◆ Text for analysis
┄┄┄┄┄┄
Today I am doing one of my very occasional reviews on a film. The Ghost Train was originally a play written by Arnold Ridley in 1923, though it didn’t hit the stage until 1925, when it ran for 18 months. 1927 also saw its first film adaptation and novelisation. Given how early on in the Golden Age this story was produced, I am curious as to how much it influenced mystery writers of the era, as it includes several iconic mystery/suspense tropes.
According to good old Wikipedia:
‘Ridley was inspired to write the play after becoming stranded overnight at Mangotsfield railway station (a now “lost station”, on the defunct Midland Railway Company’s main line), during a rail journey through the Gloucestershire countryside. The deserted station’s atmosphere, combined with hearing the non-stop Bath to Gloucester express using an adjacent curved diversionary main line to by-pass Mangotsfield, which created the illusion of a train approaching, passing through and departing, but not being seen, impressed itself upon Ridley’s senses. The play took him only a week to write.’
In a nutshell, the film focuses on a group of passengers stranded at a rural train station, miles from any village. It is late at night, it’s raining, and they have missed their connection. There is nothing else to do but wait 9 hours for the next one. It is perhaps unfortunate that the station they are stuck at is reputed to be haunted, due to a tragic accident which took place there 40 years ago when a train crashed off a bridge. The situation gets more trying as the night wears on and things take a decidedly dramatic turn at the end.
I think this is a story which is difficult to neatly categorise. The opening credits with ominous music set up a sinister tone and I enjoyed how the camera viewpoint is that of a train going along a track. However, this eerie note quickly dissipates into comedy afterwards, with Tommy Gander, a comedian, taking centre stage. He pulls an emergency cord, for instance, simply in order to collect his hat which had blown out of the window. Since this character is being played by an actual comedian, Arthur Askey, I wonder whether more comedic skits were added to the plot. It is because of his character’s earlier antics that the passengers miss their connection and are forced to stay at an isolated rural train station.
┄┄┄┄┄┄
◆ What is required
In the film review, at which railway station was Arnold Ridley stranded overnight before he wrote the play?

◆ Dataset section
┄┄┄┄┄┄
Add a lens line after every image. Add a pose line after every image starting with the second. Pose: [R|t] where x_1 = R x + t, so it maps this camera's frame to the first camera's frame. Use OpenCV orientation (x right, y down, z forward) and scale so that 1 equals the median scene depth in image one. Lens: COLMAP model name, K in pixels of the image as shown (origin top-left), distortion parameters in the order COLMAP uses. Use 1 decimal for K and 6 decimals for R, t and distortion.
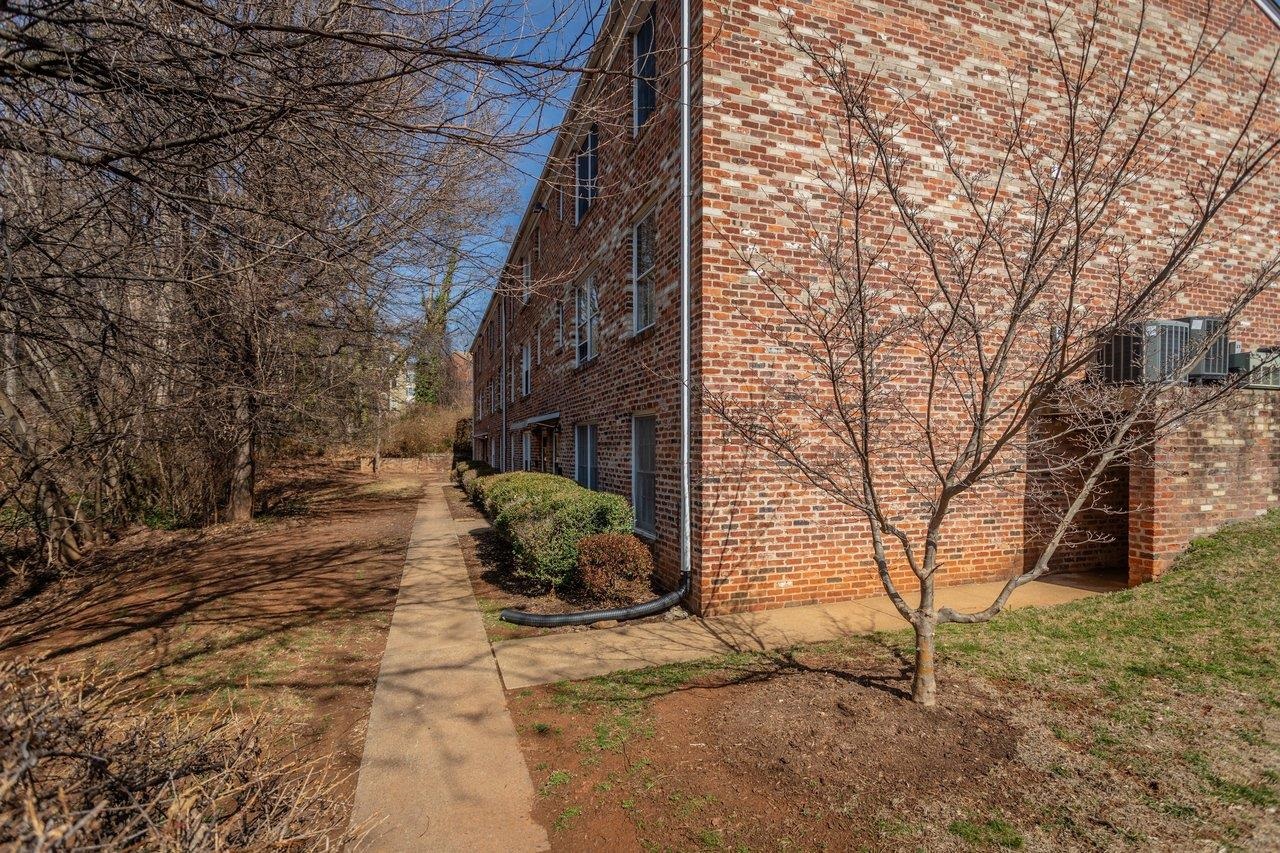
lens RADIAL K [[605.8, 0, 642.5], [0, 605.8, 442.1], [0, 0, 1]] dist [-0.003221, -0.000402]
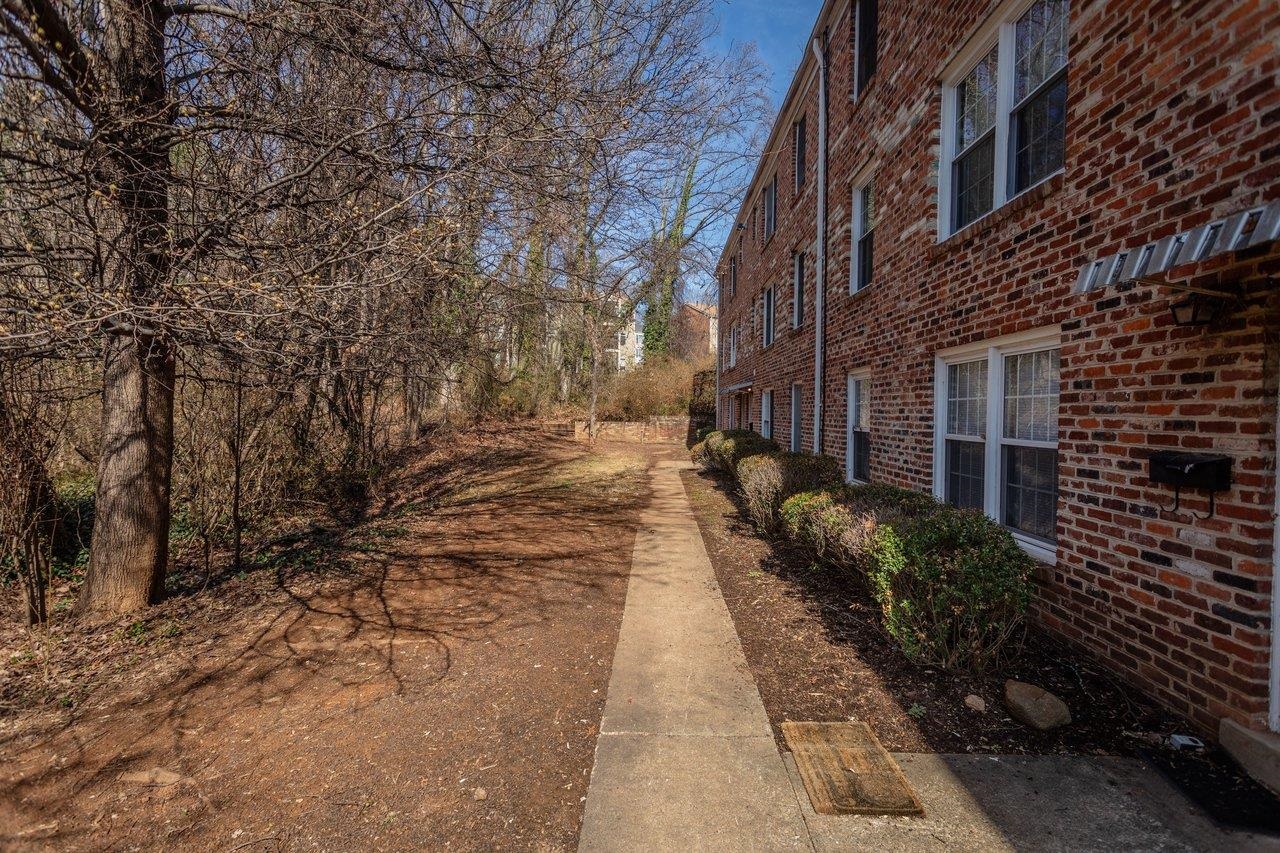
┄┄┄┄┄┄
◆ Reply to the exercise
Mangotsfield railway station.